Read our joint statement ⬇️ https://t.co/D5vDZZ6jBx
— Bectu (@bectu) October 6, 2021
Clauses 90 – 94 of the Highway Code have been updated to say…
Driving when you are tired greatly increases your risk of collision. To minimise this risk
- make sure you are fit to drive. Do not begin a journey if you are tired. Get sufficient sleep before embarking on a long journey
- avoid undertaking long journeys between midnight and 6 am, when natural alertness is at a minimum
- plan your journey to take sufficient breaks. A minimum break of at least 15 minutes after every two hours of driving is recommended
- if you feel sleepy, stop in a safe place. Do not stop in an emergency area or on a hard shoulder of a motorway (see Rule 262 for guidance on places to take a break when travelling on motorways).
As the RAC explains:
Any accident that occurs as a result of falling asleep at the wheel is usually classified as ‘dangerous driving’.
Dangerous driving is described as driving which “falls far below the standard expected of a competent and careful driver and it would be obvious that driving in that way would be dangerous.”
It can include driving aggressively, overtaking in dangerous locations and racing other vehicles.

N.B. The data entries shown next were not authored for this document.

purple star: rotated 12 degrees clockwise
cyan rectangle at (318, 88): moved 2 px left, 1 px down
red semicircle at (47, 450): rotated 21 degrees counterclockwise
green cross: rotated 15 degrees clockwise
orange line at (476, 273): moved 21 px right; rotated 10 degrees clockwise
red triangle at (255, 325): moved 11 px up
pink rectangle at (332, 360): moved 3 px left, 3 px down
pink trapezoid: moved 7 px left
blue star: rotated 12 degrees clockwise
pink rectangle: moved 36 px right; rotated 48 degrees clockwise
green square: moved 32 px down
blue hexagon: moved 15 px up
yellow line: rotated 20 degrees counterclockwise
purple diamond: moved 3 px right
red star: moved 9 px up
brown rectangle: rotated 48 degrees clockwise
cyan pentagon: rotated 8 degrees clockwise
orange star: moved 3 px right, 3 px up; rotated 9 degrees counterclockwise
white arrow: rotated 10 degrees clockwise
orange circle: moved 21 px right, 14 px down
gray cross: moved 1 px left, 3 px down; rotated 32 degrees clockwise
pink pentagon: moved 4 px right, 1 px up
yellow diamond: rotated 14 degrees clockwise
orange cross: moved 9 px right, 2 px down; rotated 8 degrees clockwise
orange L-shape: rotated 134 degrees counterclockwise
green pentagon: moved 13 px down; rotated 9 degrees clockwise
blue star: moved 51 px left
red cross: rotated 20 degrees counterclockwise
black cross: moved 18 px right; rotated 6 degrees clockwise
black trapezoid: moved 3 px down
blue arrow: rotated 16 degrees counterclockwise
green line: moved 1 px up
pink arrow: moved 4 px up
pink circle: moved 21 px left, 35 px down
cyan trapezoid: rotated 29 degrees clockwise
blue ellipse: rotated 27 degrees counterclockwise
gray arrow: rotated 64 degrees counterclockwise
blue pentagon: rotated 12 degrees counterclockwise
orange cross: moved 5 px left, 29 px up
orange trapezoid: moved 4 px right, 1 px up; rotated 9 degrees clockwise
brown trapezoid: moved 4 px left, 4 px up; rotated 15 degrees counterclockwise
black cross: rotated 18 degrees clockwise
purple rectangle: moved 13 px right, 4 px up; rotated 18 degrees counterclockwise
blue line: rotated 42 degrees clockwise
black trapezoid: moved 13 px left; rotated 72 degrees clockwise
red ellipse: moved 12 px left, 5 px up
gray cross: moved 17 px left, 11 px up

It also covers “driving when unfit, including having an injury, being unable to see clearly, not taking prescribed drugs, or being sleepy.” (Link to CPS website)
Dangerous driving offences will be dealt with by the Magistrates’ Court or Crown Court, depending on the seriousness.
If found guilty, you could be hit with an unlimited fine, a driving ban and up to 14 years in prison.”
This is a long-running campaign from the RAC.